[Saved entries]
:::

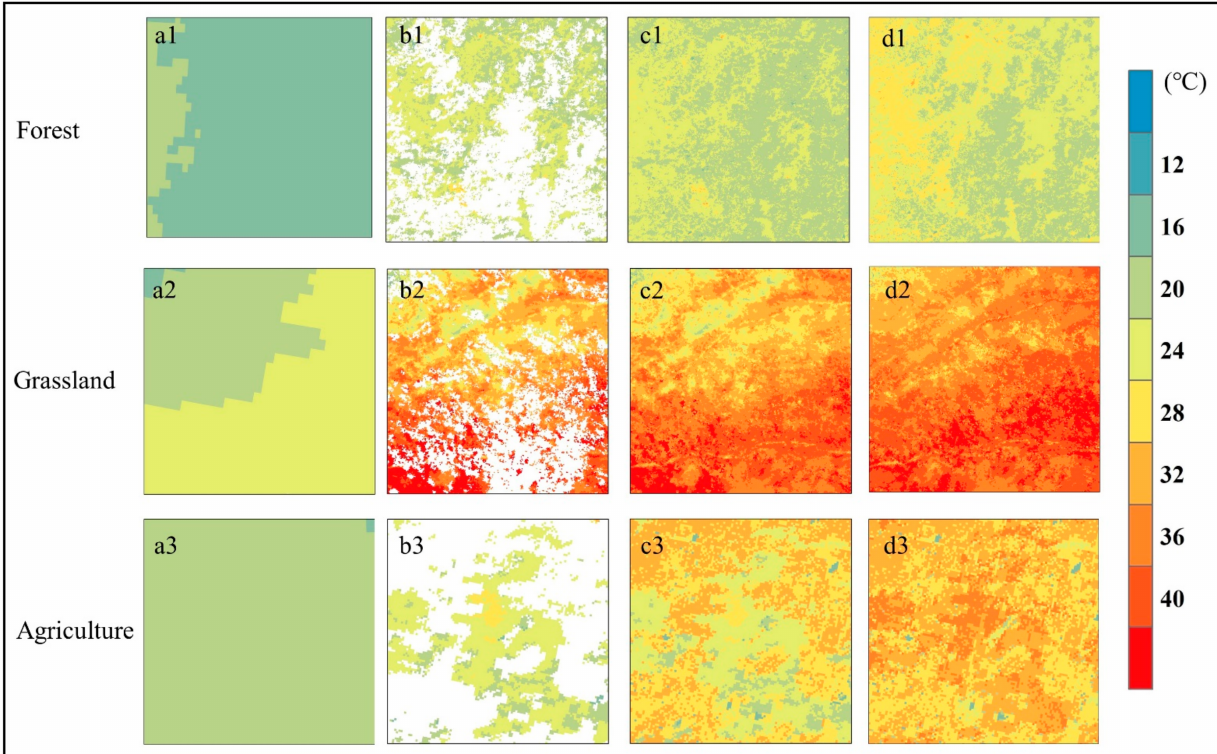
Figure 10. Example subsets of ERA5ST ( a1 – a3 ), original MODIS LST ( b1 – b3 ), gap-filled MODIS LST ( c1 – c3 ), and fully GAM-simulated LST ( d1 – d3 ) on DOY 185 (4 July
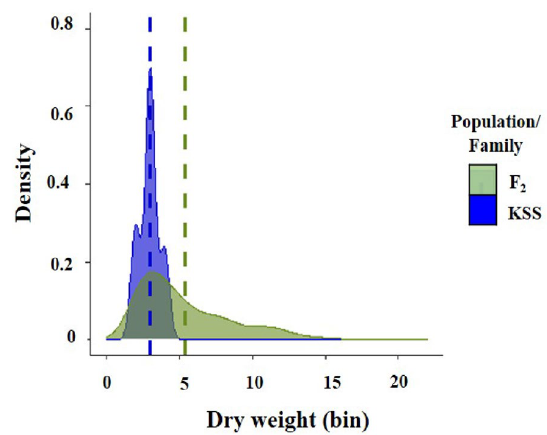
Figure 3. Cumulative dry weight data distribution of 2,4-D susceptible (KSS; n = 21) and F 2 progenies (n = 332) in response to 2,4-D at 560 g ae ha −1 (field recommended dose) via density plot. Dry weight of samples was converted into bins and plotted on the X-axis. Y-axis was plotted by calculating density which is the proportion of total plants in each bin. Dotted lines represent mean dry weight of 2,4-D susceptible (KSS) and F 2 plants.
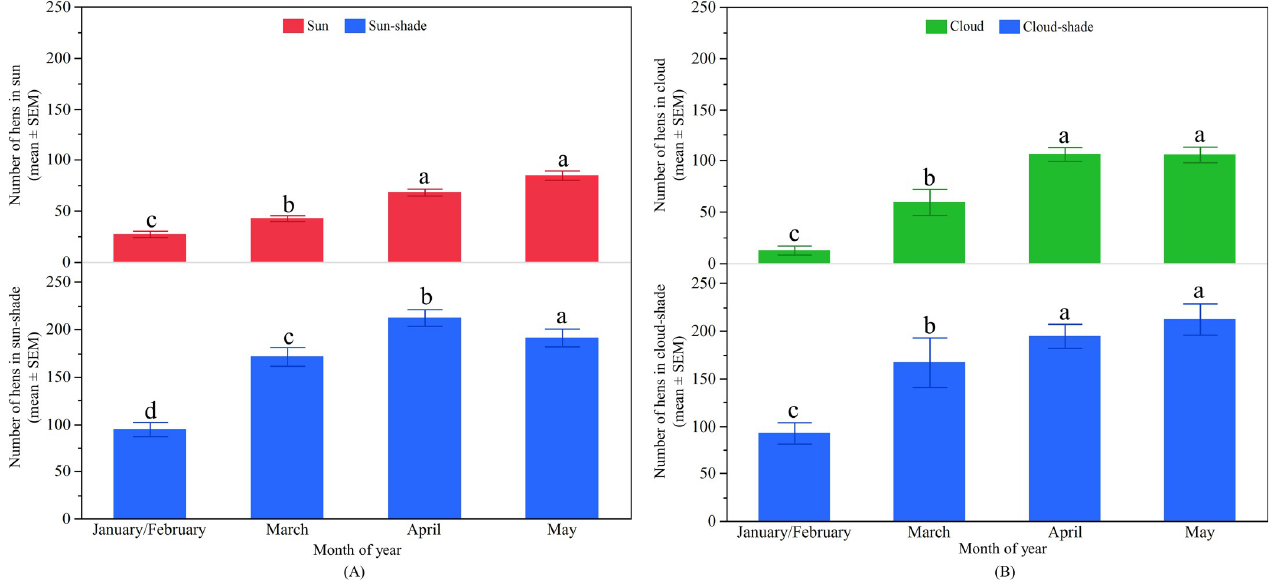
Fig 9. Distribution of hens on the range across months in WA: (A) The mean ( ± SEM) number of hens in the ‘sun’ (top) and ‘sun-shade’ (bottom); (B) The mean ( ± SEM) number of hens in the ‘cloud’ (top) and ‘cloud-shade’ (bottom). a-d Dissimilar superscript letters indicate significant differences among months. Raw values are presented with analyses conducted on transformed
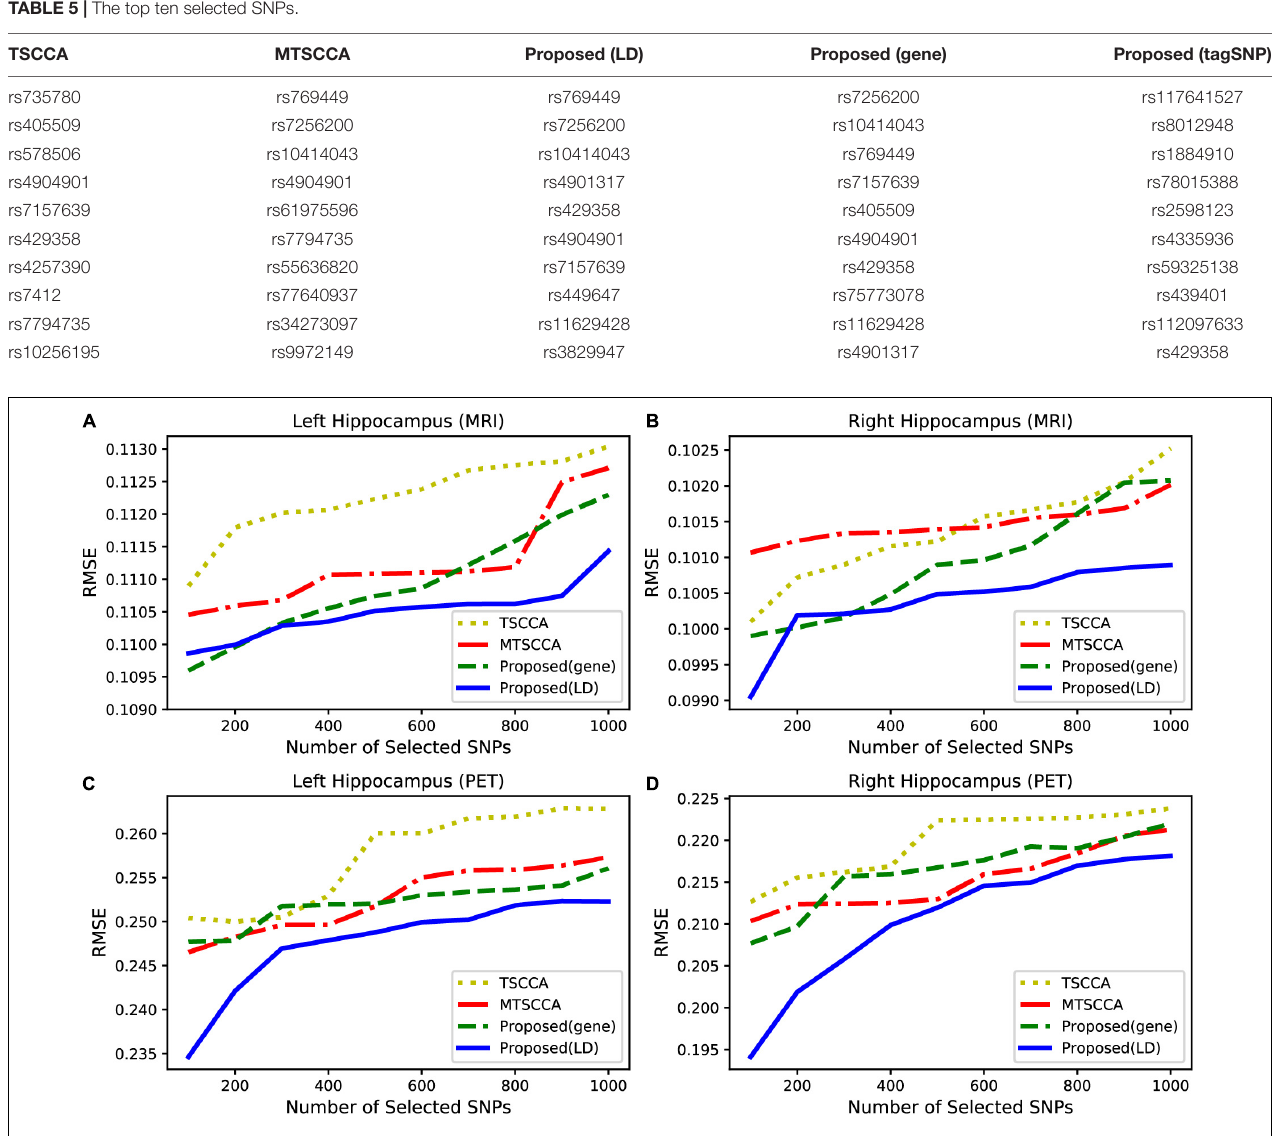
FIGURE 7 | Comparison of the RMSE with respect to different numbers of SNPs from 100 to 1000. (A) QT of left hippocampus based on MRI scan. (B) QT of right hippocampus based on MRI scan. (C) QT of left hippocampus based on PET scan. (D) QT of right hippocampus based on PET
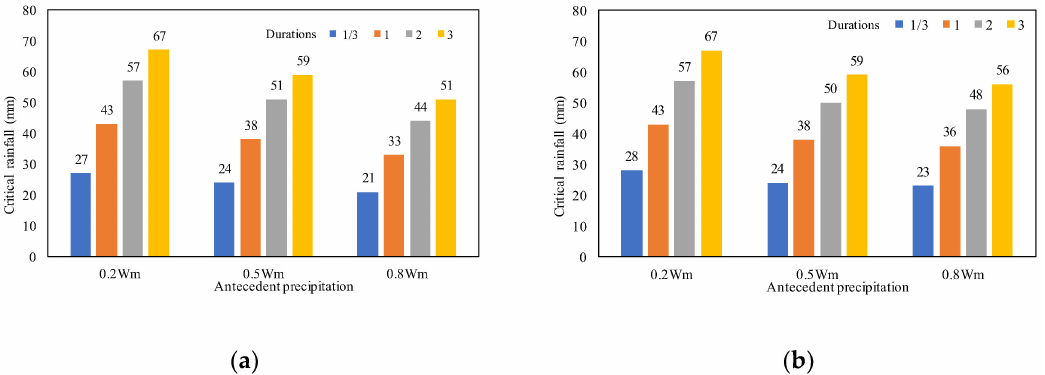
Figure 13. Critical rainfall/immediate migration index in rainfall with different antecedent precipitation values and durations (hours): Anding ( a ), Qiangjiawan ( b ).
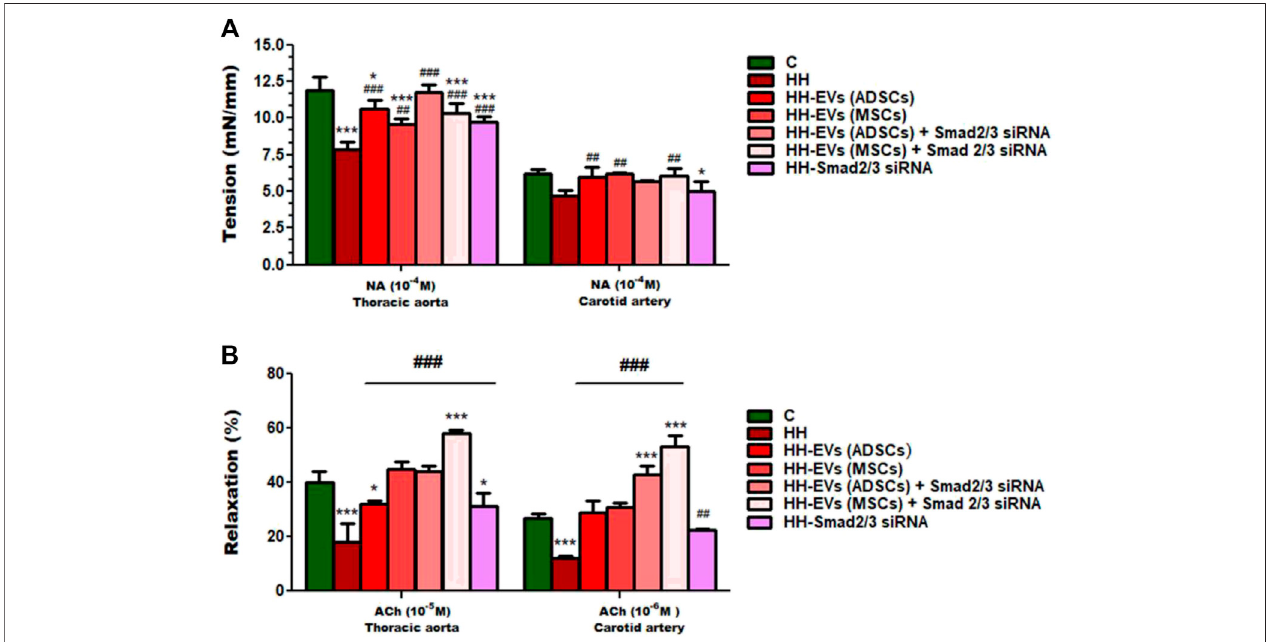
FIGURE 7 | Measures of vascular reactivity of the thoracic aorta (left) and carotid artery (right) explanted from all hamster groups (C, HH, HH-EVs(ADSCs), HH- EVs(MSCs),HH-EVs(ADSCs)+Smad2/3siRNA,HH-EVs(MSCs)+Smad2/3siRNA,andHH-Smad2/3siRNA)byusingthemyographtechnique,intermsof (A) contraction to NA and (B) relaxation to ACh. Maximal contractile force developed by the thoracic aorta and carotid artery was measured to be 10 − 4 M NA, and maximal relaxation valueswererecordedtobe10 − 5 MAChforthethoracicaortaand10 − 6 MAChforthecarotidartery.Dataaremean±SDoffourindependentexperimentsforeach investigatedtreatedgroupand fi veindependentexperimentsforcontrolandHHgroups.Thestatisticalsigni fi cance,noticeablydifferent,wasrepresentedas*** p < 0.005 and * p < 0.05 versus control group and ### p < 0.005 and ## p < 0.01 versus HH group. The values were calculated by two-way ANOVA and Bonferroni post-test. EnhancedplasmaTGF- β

:::

▸ **EXERCISE BRIEF**: Your copy should hold the lines from the one with "Fig 9. Distribution" up to and including the one with "Figure 13. Critical", exactly as in the data above, and no pictures.

▸ **RESULT OF THIS EXERCISE**:
Fig 9. Distribution of hens on the range across months in WA: (A) The mean ( ± SEM) number of hens in the ‘sun’ (top) and ‘sun-shade’ (bottom); (B) The mean ( ± SEM) number of hens in the ‘cloud’ (top) and ‘cloud-shade’ (bottom). a-d Dissimilar superscript letters indicate significant differences among months. Raw values are presented with analyses conducted on transformed
FIGURE 7 | Comparison of the RMSE with respect to different numbers of SNPs from 100 to 1000. (A) QT of left hippocampus based on MRI scan. (B) QT of right hippocampus based on MRI scan. (C) QT of left hippocampus based on PET scan. (D) QT of right hippocampus based on PET
Figure 13. Critical rainfall/immediate migration index in rainfall with different antecedent precipitation values and durations (hours): Anding ( a ), Qiangjiawan ( b ).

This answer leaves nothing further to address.